§ INSTRUCTIONS FOR THE TASK: Repeat all of the records word for word, but skip any picture.

::::

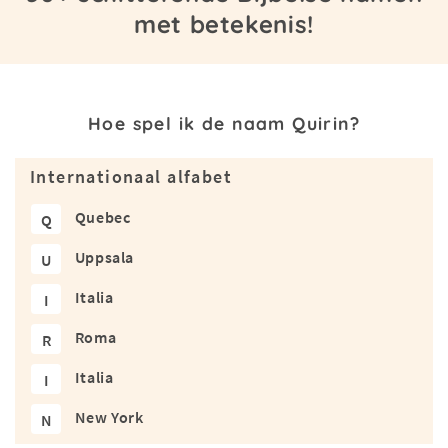
met betekenis!
Hoe spel ik de naam Quirin?
Internationaal alfabet
Quebec
Q
Uppsala
U
Italia
I
Roma
R
Italia
I
New York
N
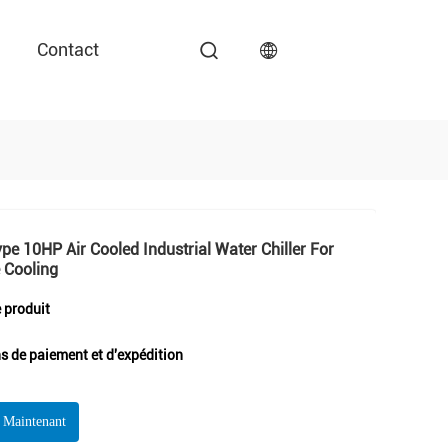
Contact
ype 10HP Air Cooled Industrial Water Chiller For
 Cooling
e produit
s de paiement et d'expédition
r Maintenant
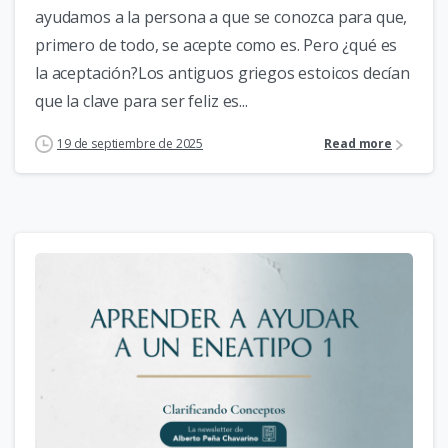
ayudamos a la persona a que se conozca para que,
primero de todo, se acepte como es. Pero ¿qué es
la aceptación?Los antiguos griegos estoicos decían
que la clave para ser feliz es...
19 de septiembre de 2025
Read more
0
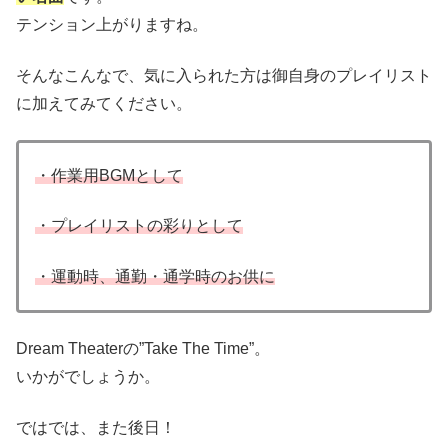
テンション上がりますね。
そんなこんなで、気に入られた方は御自身のプレイリスト
に加えてみてください。
・作業用BGMとして
・プレイリストの彩りとして
・運動時、通勤・通学時のお供に
Dream Theaterの”Take The Time”。
いかがでしょうか。
ではでは、また後日！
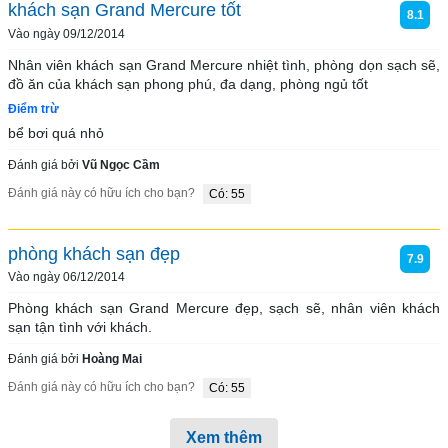
khách sạn Grand Mercure tốt
8.1
Vào ngày 09/12/2014
Nhân viên khách sạn Grand Mercure nhiệt tình, phòng dọn sạch sẽ, 
đồ ăn của khách sạn phong phú, đa dạng, phòng ngủ tốt
Điểm trừ
bể bơi quá nhỏ
Đánh giá bởi
Vũ Ngọc Cầm
Đánh giá này có hữu ích cho bạn?
Có: 55
phòng khách sạn đẹp
7.9
Vào ngày 06/12/2014
Phòng khách sạn Grand Mercure đẹp, sạch sẽ, nhân viên khách 
sạn tận tình với khách.
Đánh giá bởi
Hoàng Mai
Đánh giá này có hữu ích cho bạn?
Có: 55
Xem thêm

::::

§ FINISHED EXERCISE:
met betekenis!
Hoe spel ik de naam Quirin?
Internationaal alfabet
Quebec
Q
Uppsala
U
Italia
I
Roma
R
Italia
I
New York
N
Contact
ype 10HP Air Cooled Industrial Water Chiller For
 Cooling
e produit
s de paiement et d'expédition
r Maintenant
ayudamos a la persona a que se conozca para que,
primero de todo, se acepte como es. Pero ¿qué es
la aceptación?Los antiguos griegos estoicos decían
que la clave para ser feliz es...
19 de septiembre de 2025
Read more
0
テンション上がりますね。
そんなこんなで、気に入られた方は御自身のプレイリスト
に加えてみてください。
・作業用BGMとして
・プレイリストの彩りとして
・運動時、通勤・通学時のお供に
Dream Theaterの”Take The Time”。
いかがでしょうか。
ではでは、また後日！
khách sạn Grand Mercure tốt
8.1
Vào ngày 09/12/2014
Nhân viên khách sạn Grand Mercure nhiệt tình, phòng dọn sạch sẽ, 
đồ ăn của khách sạn phong phú, đa dạng, phòng ngủ tốt
Điểm trừ
bể bơi quá nhỏ
Đánh giá bởi
Vũ Ngọc Cầm
Đánh giá này có hữu ích cho bạn?
Có: 55
phòng khách sạn đẹp
7.9
Vào ngày 06/12/2014
Phòng khách sạn Grand Mercure đẹp, sạch sẽ, nhân viên khách 
sạn tận tình với khách.
Đánh giá bởi
Hoàng Mai
Đánh giá này có hữu ích cho bạn?
Có: 55
Xem thêm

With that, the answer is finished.